** DATA FOR THE TASK follows **

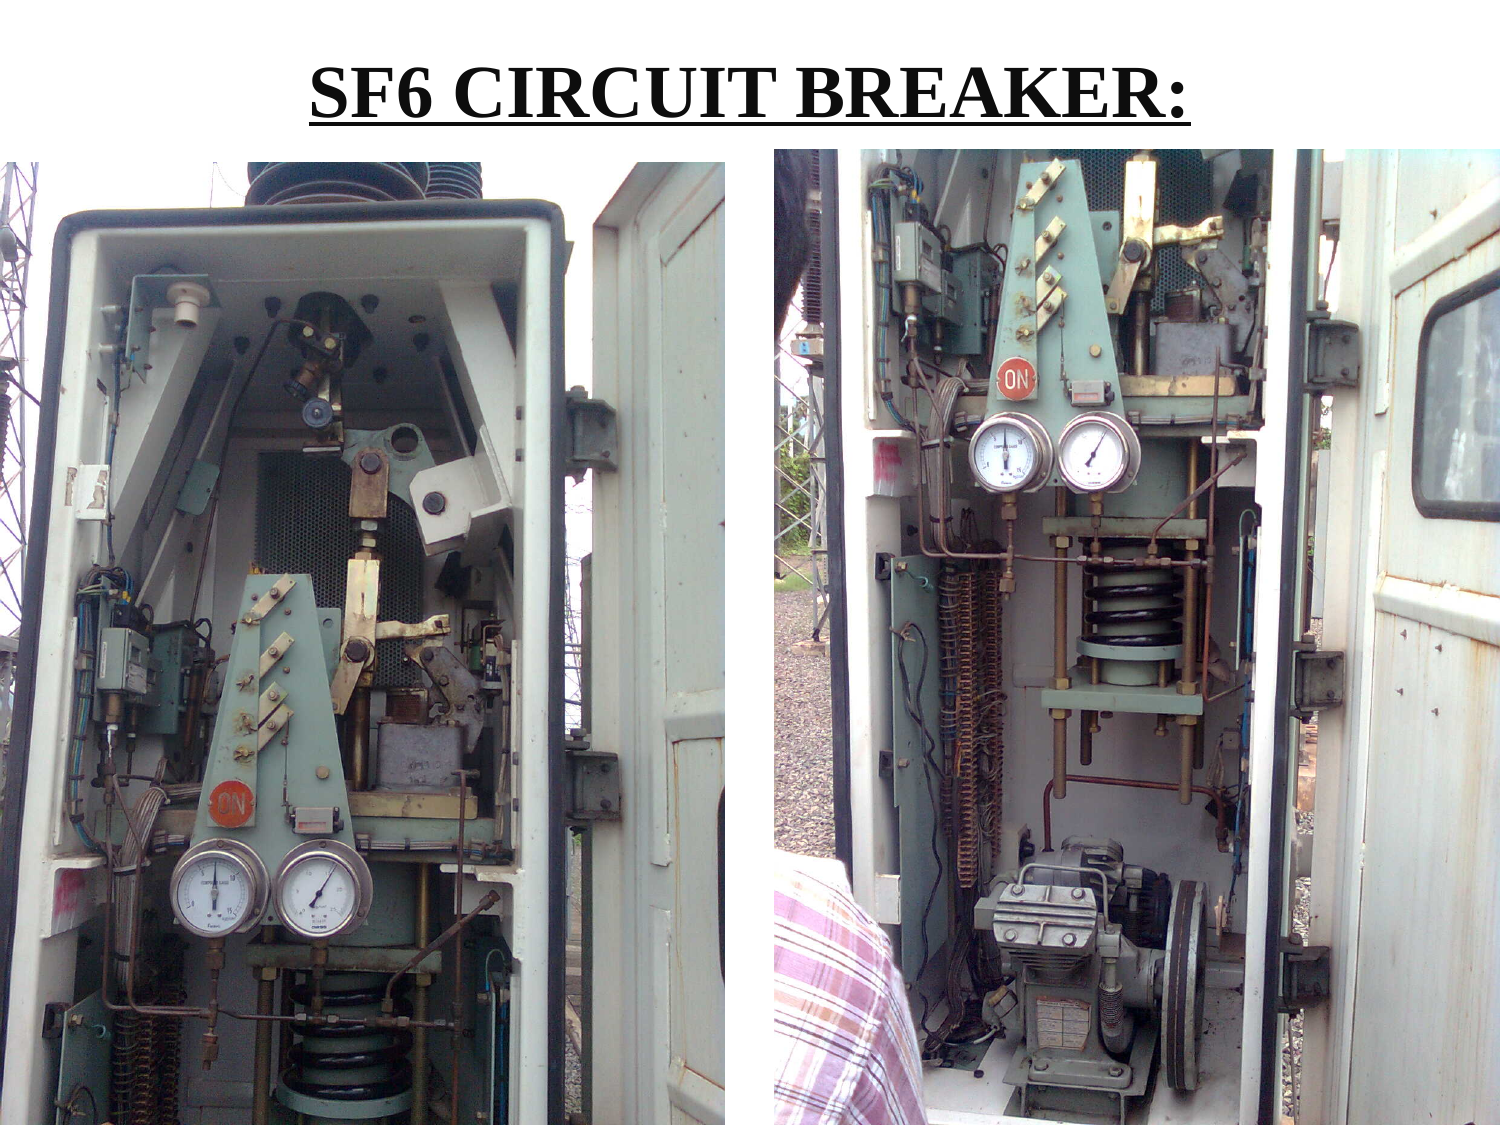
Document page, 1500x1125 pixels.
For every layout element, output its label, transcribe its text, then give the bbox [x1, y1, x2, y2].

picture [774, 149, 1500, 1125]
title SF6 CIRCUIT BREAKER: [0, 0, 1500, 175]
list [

** End of DATA FOR THE TASK **

ACTIVITY: Rewrite the data above exactly as given, but omit the images.

EXERCISE SOLUTION:
Document page, 1500x1125 pixels.
For every layout element, output its label, transcribe its text, then give the bbox [x1, y1, x2, y2].

picture [774, 149, 1500, 1125]
title SF6 CIRCUIT BREAKER: [0, 0, 1500, 175]
list [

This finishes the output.